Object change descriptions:
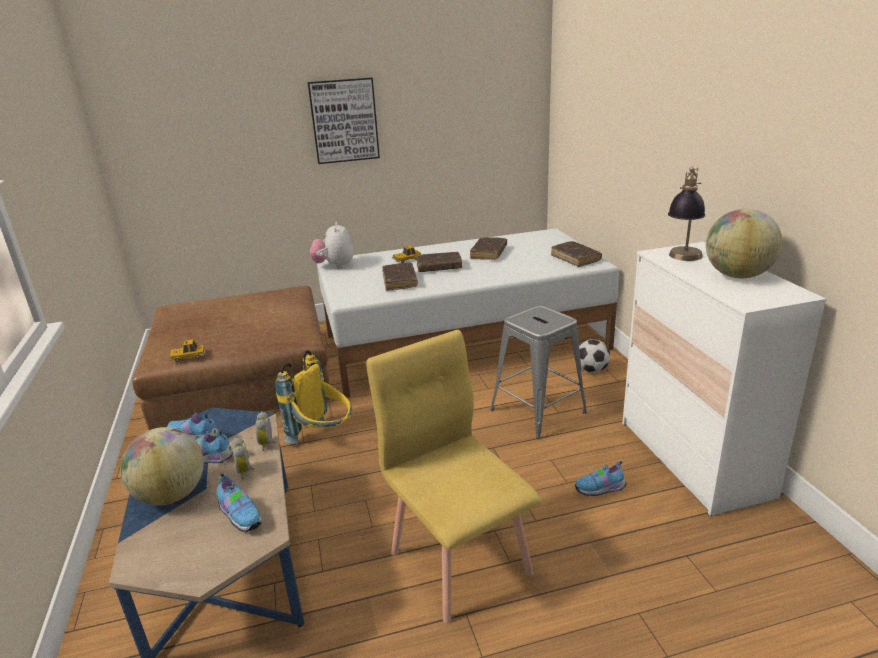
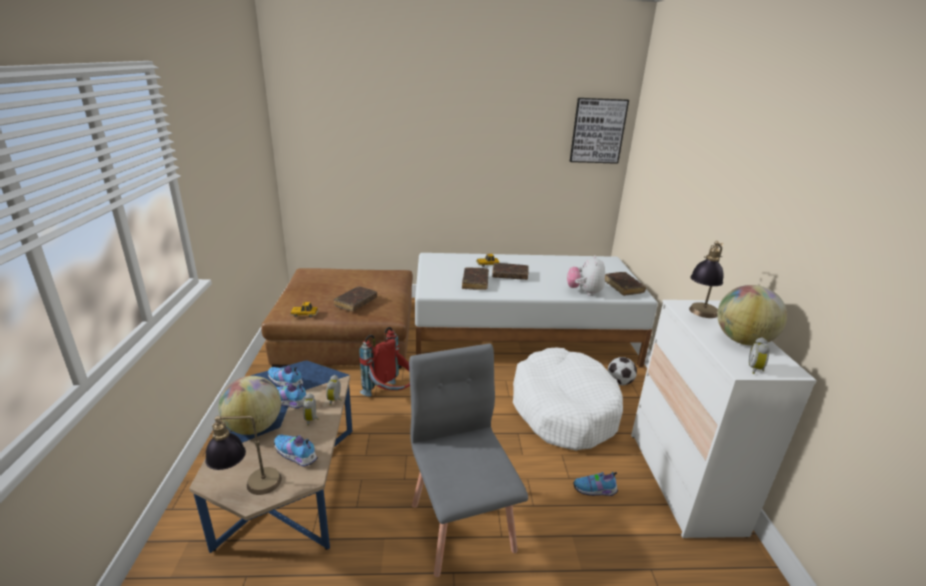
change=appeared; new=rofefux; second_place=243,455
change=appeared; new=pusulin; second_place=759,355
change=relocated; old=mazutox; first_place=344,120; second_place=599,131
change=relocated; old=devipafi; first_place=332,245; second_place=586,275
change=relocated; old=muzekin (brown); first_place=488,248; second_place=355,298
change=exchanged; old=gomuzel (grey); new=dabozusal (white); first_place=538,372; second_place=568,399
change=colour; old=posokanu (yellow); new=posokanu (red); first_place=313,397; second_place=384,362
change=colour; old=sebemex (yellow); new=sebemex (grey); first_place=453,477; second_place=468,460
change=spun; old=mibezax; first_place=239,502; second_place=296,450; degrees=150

> [Action item]:
Search the data above for the word "relocated", then gather each line in which it appears.

> [Result]:
change=relocated; old=mazutox; first_place=344,120; second_place=599,131
change=relocated; old=devipafi; first_place=332,245; second_place=586,275
change=relocated; old=muzekin (brown); first_place=488,248; second_place=355,298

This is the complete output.